→ **EXERCISE TASKS**:
• A. In the object-oriented programming notes, what is named as the fundamental error of OOP?
• B. Carry on the object-oriented programming notes from the point where they stop.

# Object Oriented Programming

OOP - The Trillion Dollar Disaster ?

Source
- Famous Medium article (opens new window) - Read other articles too.
- Medium (opens new window)
In Real World, You do not inherit “behaviors” from your parents, you develop your own behaviors. And you’re unable to “override” your parents’ behaviors.
Fundamental error - Objects bind functions and data structures together in indivisible units.
Design Patterns - OOP Guidelines like SOLID principle, dependency injection, design patterns, and others are just bandaids created to fill shortcomings of OOP.
GoLang - Some modern programming languages avoid inheritance altogether.

Functional languages

Elixir, Elm, F#, scala, clojure
With the right guidance and linting, JavaScript can be a good functional language.

Types of Programming

JavaScript is multi-paradigms.

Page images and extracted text
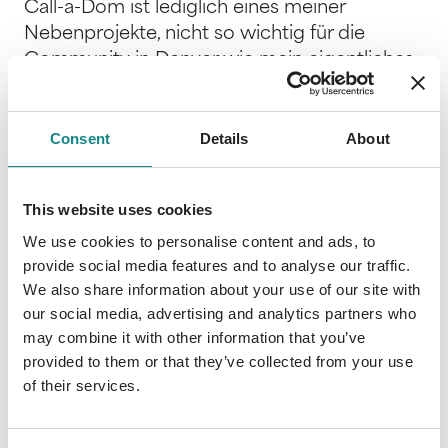
Call-a-Dom ist lediglich eines meiner
Nebenprojekte, nicht so wichtig für die
Community in Denver wie mein eigentliches
Ziel. Nur ein Freundschaftsdienst, weil es
kaum noch Clubs gibt, wo dominante
Männer passende Frauen kennenlernen
Consent
Details
About
können. Leider hat das Match meines
Freundes nicht gepasst und nun muss ich
This website uses cookies
Holly treffen, um letzte Fehler der App
We use cookies to personalise content and ads, to
auszumerzen. Sie erweist sich als die
provide social media features and to analyse our traffic.
perfekte Partnerin für mich und meine
We also share information about your use of our site with
speziellen Bedürfnisse. Perfekter, als es mir zu
our social media, advertising and analytics partners who
diesem Zeitpunkt lieb ist. Ist Holly die richtige
may combine it with other information that you’ve
Frau für einen Mann mit meinem
provided to them or that they’ve collected from your use
Hintergrund? Was sie nämlich nicht weiß, ist,
of their services.
dass meine Arbeit und mein Start-up vor
allem ein Ziel haben: Rache am mächtigsten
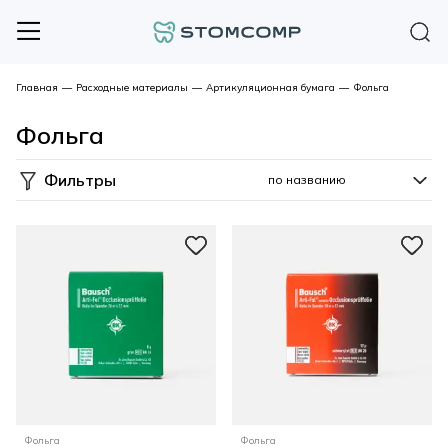
Главная
—
Расходные материалы
—
Артикуляционная бумага
—
Фольга
Фольга
Фильтры
Фольга
Фольга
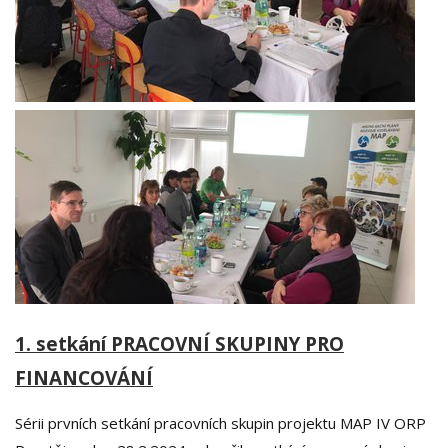
1. setkání PRACOVNÍ SKUPINY PRO
FINANCOVÁNÍ
Sérii prvních setkání pracovních skupin projektu MAP IV ORP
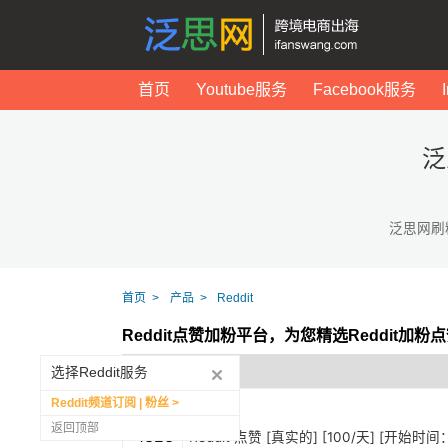
首页
Youtube服务
Facebook服务
泛
泛思网刷
首页
产品
Reddit
Reddit点赞加粉平台，为您精选Reddit加
选择Reddit服务
Reddit频道订阅 | 粉丝
返回顶部
1323
Reddit 点赞 [真实的] [100/天] [开始时间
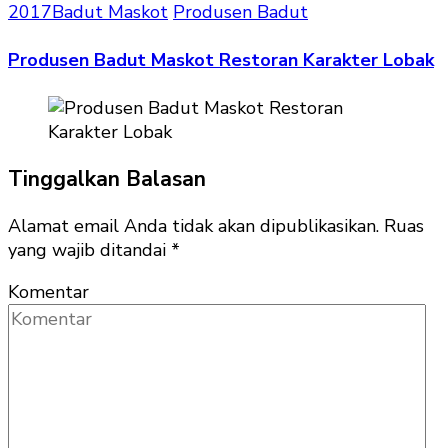
2017
Badut Maskot
Produsen Badut
Produsen Badut Maskot Restoran Karakter Lobak
Tinggalkan Balasan
Alamat email Anda tidak akan dipublikasikan.
Ruas
yang wajib ditandai
*
Komentar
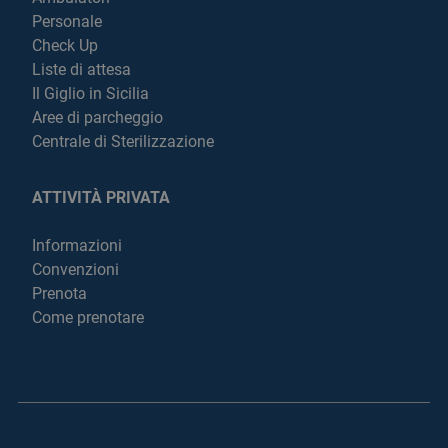
Personale
Check Up
Liste di attesa
Il Giglio in Sicilia
Aree di parcheggio
Centrale di Sterilizzazione
ATTIVITÀ PRIVATA
Informazioni
Convenzioni
Prenota
Come prenotare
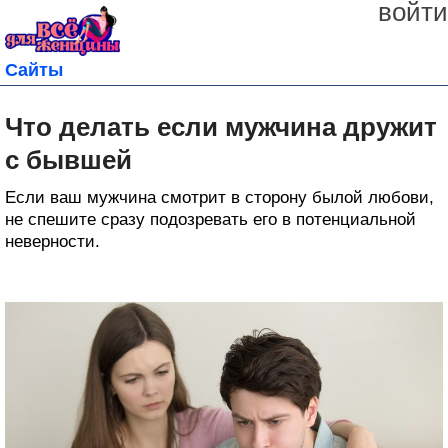
войти
Сайты
Что делать если мужчина дружит
с бывшей
Если ваш мужчина смотрит в сторону былой любови,
не спешите сразу подозревать его в потенциальной
неверности.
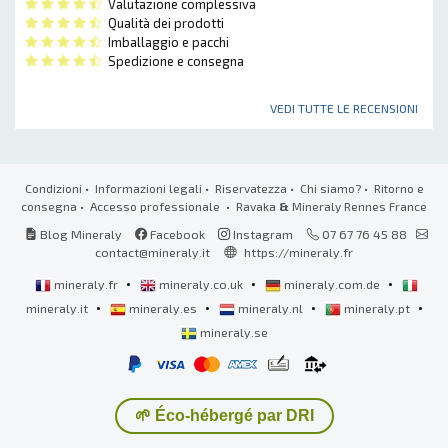
Valutazione complessiva
Qualità dei prodotti
Imballaggio e pacchi
Spedizione e consegna
VEDI TUTTE LE RECENSIONI
Condizioni
•
Informazioni legali
•
Riservatezza
•
Chi siamo?
•
Ritorno e
consegna
•
Accesso professionale
• Ravaka
&
Mineraly Rennes France
Blog Mineraly
Facebook
Instagram
07 67 76 45 88
contact@mineraly.it
https://mineraly.fr
•
•
•
mineraly.fr
mineraly.co.uk
mineraly.com.de
•
•
•
•
mineraly.it
mineraly.es
mineraly.nl
mineraly.pt
mineraly.se
🌱 Éco-hébergé par DRI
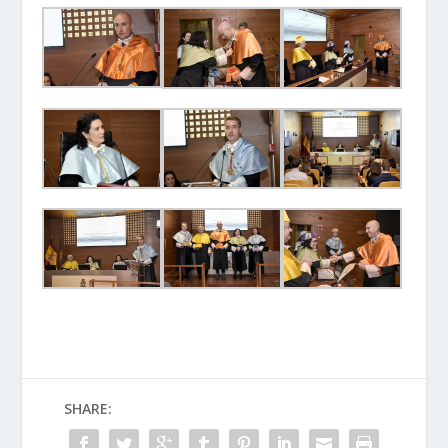
SHARE:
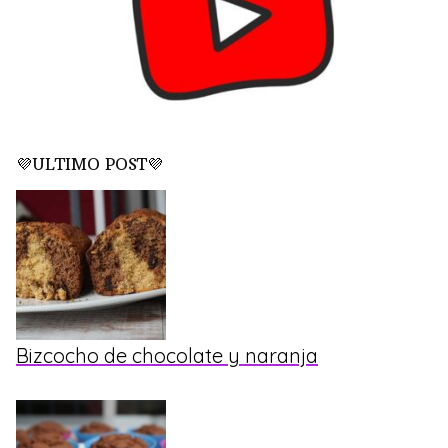
💜ULTIMO POST💜
Bizcocho de chocolate y naranja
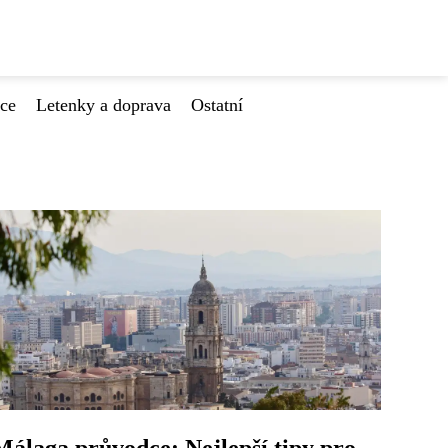
ace
Letenky a doprava
Ostatní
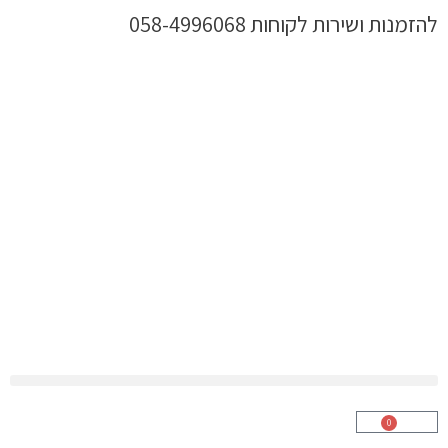
ילוג
להזמנות ושירות לקוחות 058-4996068
תוכן
0
עגלת
קניות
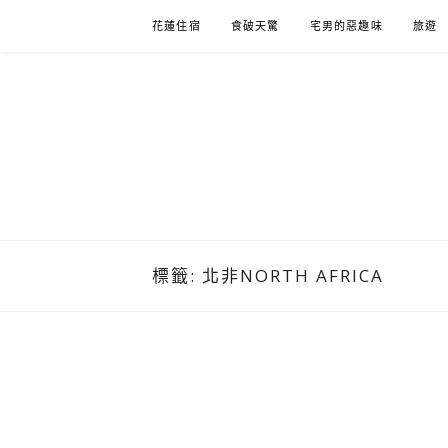
Skip
花蓮住宿
食破天驚
宅男的惡趣味
旅遊
to
content
標籤:
北非NORTH AFRICA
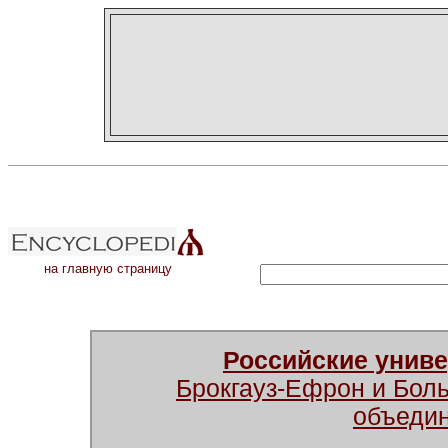
на главную страницу
Российские унив
Брокгауз-Ефрон и Бол
объеди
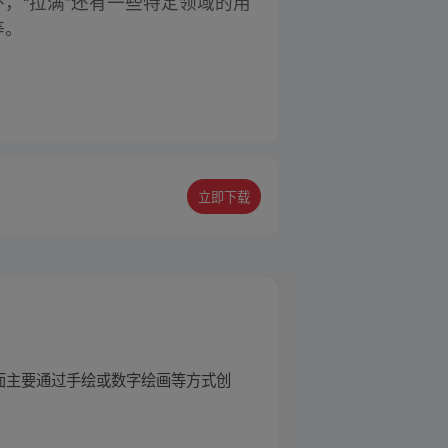
，“拉满”还有一些特定领域的用
等。
立即下载
面主要通过手绘或数字绘画等方式创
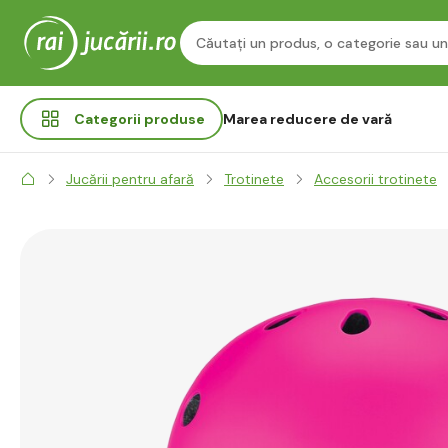
Categorii
produse
Marea reducere de vară
Jucării pentru afară
Trotinete
Accesorii trotinete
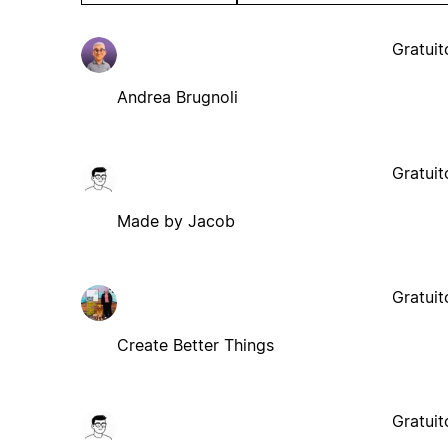
Gratuit
Andrea Brugnoli
Gratuit
Made by Jacob
Gratuit
Create Better Things
Gratuit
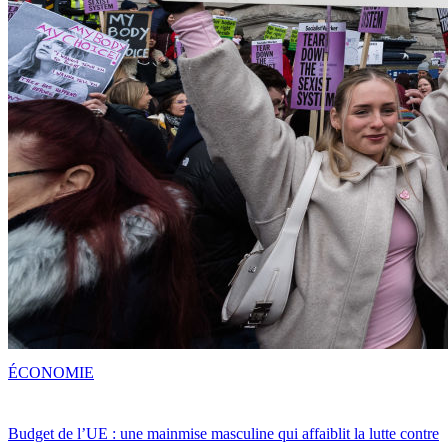
ÉCONOMIE
Budget de l’UE : une mainmise masculine qui affaiblit la lutte contre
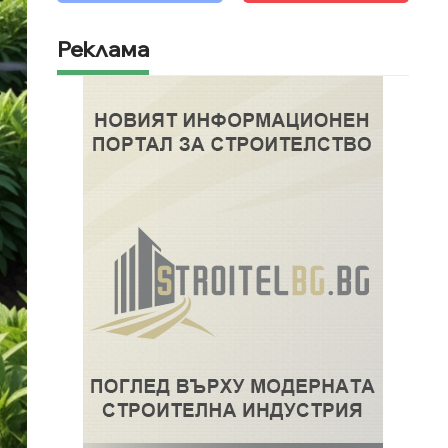
Реклама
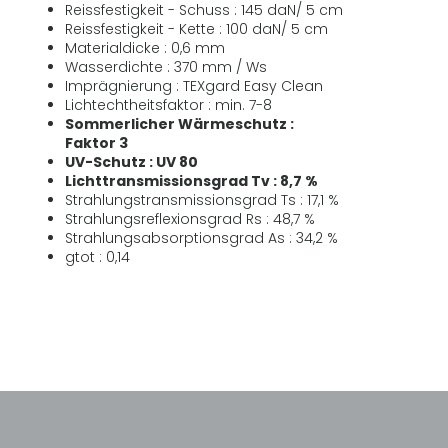
Reissfestigkeit - Schuss : 145 daN/ 5 cm
Reissfestigkeit - Kette : 100 daN/ 5 cm
Materialdicke : 0,6 mm
Wasserdichte : 370 mm / Ws
Imprägnierung : TEXgard Easy Clean
Lichtechtheitsfaktor : min. 7-8
Sommerlicher Wärmeschutz :
Faktor 3
UV-Schutz : UV 80
Lichttransmissionsgrad Tv : 8,7 %
Strahlungstransmissionsgrad Ts : 17,1 %
Strahlungsreflexionsgrad Rs : 48,7 %
Strahlungsabsorptionsgrad As : 34,2 %
gtot : 0,14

→ **TASK RESPONSES**:
• A. Objects bind functions and data structures together in indivisible units.

• B.
Procedural
OOP
Functional

JavaScript OOP is not like Java's OOP. There are Differences.
JavaScript is Prototypical OOP & Classless

# OOP Principles

# Encapsulation

Binding data & methods (acting on data) together into single entity.
Eg: A Car has data(petrol, kms) & method(mileage) which will use data to calculate.
Total encapsulation - Make date private. We can use closures or get/set.

// private or not is a different issue. -
let obj = {
  x: 10,
  y: 20,
  add: () => {
    return this.x + this.y;
  },
};

# Abstraction

Concept
- Hides the implementation details from the user.
- We cannot create any instance. It's child must do it.
- Abstract methods - methods without body.
- But javascript OOP is not java OOP.

stackoverflow
- Best advice - Just don't use it. (opens new window)
- Abstract classes don't play a big role in JavaScript (opens new window)
  - In Java - We use abstract classes to acheive
    1. Polymorphism
    2. Code sharing(inheritance)
  - In JavaScript - Neither are a problems.

# Inheritance

See javascript/#prototype (opens new window)
Share code. No code duplication.

# # Object Literal (not a convention. Use constructors.)

let parent = {x: 10};
let child = Object.create(parent, {y: 20});

# # Constructors

Constructor -> Instance

obj = new Parent();

Constructor -> Constructor -> Instance - (Extend)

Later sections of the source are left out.